As explained by Daniel Kaplan of SportsBusiness Journal, former players still opposing the concussion settlement quickly composed and filed a letter with the U.S. Court of Appeals for the Third Circuit pointing out Miller’s comments. His remarks have relevance to the settlement because the formula for receiving payment for CTE applies only to those players who are determined to have it after death. It provides nothing for players who may be living with CTE, unless CTE manifests itself through various specific and severe diseases or conditions.

“The settlement in my mind is tantamount to basically not allowing anybody who’s alive to recover anything,” Hall of Fame linebacker Nick Buoniconti recently said, via the New York Daily News. “When you think about it, clinically you can’t diagnose CTE until you’re dead, until you have an autopsy. This thing about not having any limit on the award -- well, if you can’t collect the award, what good is it? . . . What can be done? What could be done is for the NFL and [Commissioner Roger] Goodell and everybody to stop thinking about themselves and start thinking about the guys who made the league what it is today.
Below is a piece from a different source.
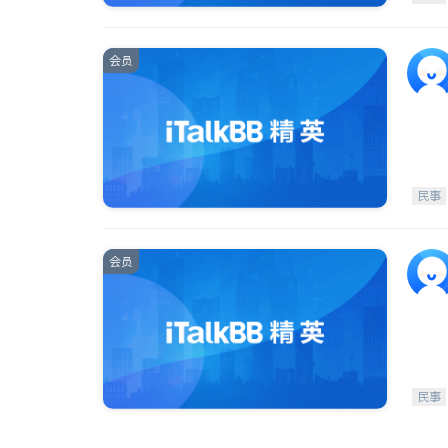
会员
民事
会员
民事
And that’s us.”

As we explained a year ago, the settlement as approved by Judge Anita Brody mishandles the CTE issue, giving deceased players who have CTE the right to benefits but creating a once-per-decade duty to meet and confer regarding whether the science has advanced to the point of permitting a CTE diagnosis to be made in a living patient.

Judge Brody reconciled these conflicting positions by on one hand explaining that "[t]he study of CTE is nascent and the symptoms of the disease, if any, are unknown” and by reasoning on the other that CTE at death “serves as a proxy for Qualifying Diagnoses diseased players could have received while living.” It’s a nonsensical balancing act that potentially gives compensation to men who had CTE but never any symptoms with those who had CTE along with cognitive problems but not nearly enough to fall within the narrow band of serious conditions (like ALS) that trigger payment during a player’s lifetime.

The formula creates an all-or-nothing proposition for players while still alive with the promise of possibly getting something after dying. A more fair balance should be reached allowing players with real symptoms that fall below the “Qualifying Diagnoses” to receive compensation while still alive -- and also to slam the door on players who are determined to have CTE at death but who had no symptoms of cognitive problems at any point during their lifetimes.